Выслушав врача, дон Хуан Свежий крайне огорчился. Теперь он должен был подготовить Марию к самому худшему, открыв ей почти всю правду. Она выслушала его с глубокой болью, но и с благочестивым смирением, как и подобает христианской душе, к тому же закаленной тысячами бед и страданий.

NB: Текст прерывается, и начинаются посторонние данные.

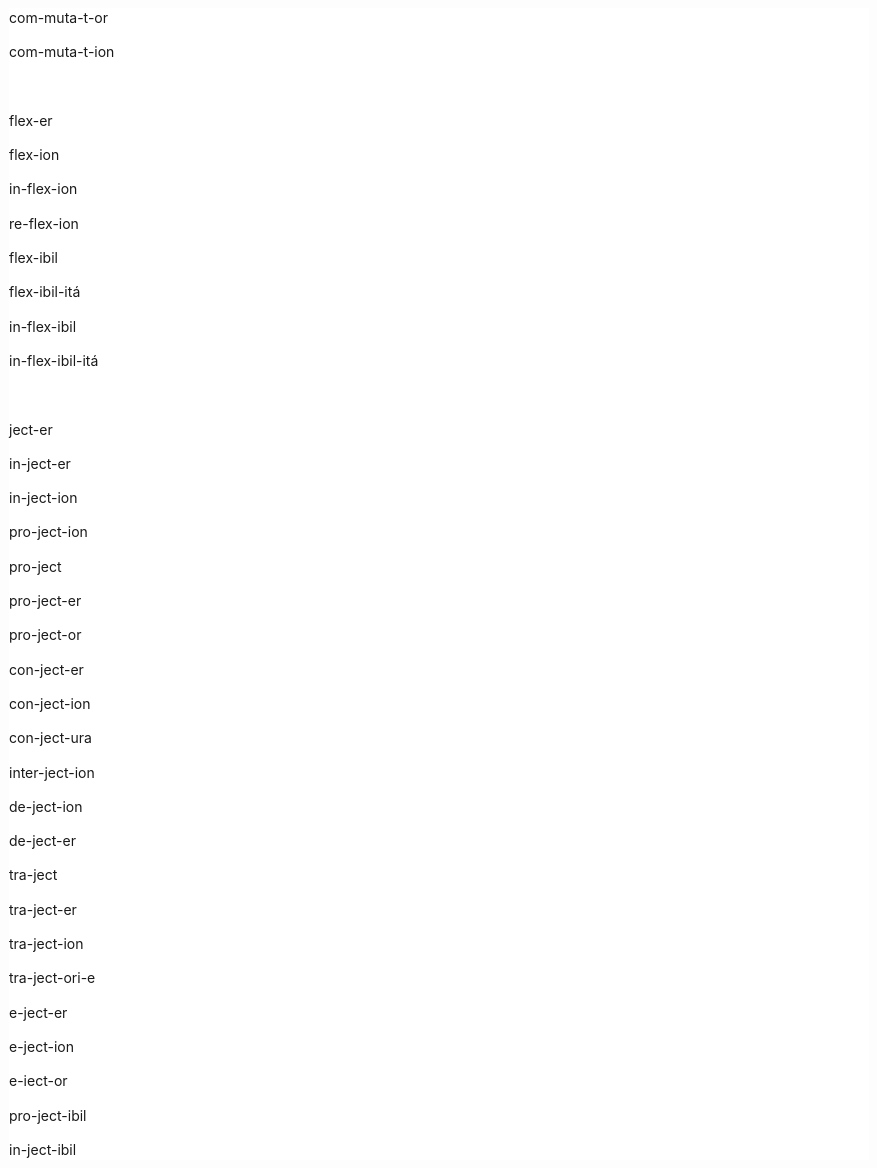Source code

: com-muta-t-or 

com-muta-t-ion 

 

flex-er 

flex-ion 

in-flex-ion 

re-flex-ion 

flex-ibil 

flex-ibil-itá 

in-flex-ibil 

in-flex-ibil-itá

 

ject-er 

in-ject-er 

in-ject-ion 

pro-ject-ion 

pro-ject 

pro-ject-er 

pro-ject-or 

con-ject-er 

con-ject-ion 

con-ject-ura 

inter-ject-ion 

de-ject-ion 

de-ject-er 

tra-ject 

tra-ject-er 

tra-ject-ion 

tra-ject-ori-e 

e-ject-er 

e-ject-ion 

e-iect-or 

pro-ject-ibil 

in-ject-ibil 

Дочь разбойника давно уже стала богатой наследницей, она давно хотела узаконить рождение дочери и дать ей славное, честное имя, но не осмеливалась прежде даже мечтать о замужестве. Поэтому она не искала встреч со своим возлюбленным. Кроме того, она боялась, что, движимый честолюбием, подстрекаемый гордостью, обуреваемый другими страстями, Фаустино может почувствовать к ней отвращение сразу, как только станет законным супругом.

Все это заставляло Марию отбросить планы о замужестве.

Но теперь она могла смело предложить свою руку умирающему. Она позвала отца Пиньона и сказала ему о своем решении.

Отец Пиньон, воздав молитвы всевышнему, исповедал своего земляка и друга и отпустил ему грехи.

Через несколько часов дон Фаустино причастился, и в присутствии свидетелей – дона Хуана Свежего из Вильябермехи, доктора Кальво, Респетильи, доньи Канделярии и Ирене – отец Пиньон с разрешения епископа обвенчал дона Фаустино с Марией. Так, сопровождаемая всеобщим плачем, состоялась эта печальная свадьба.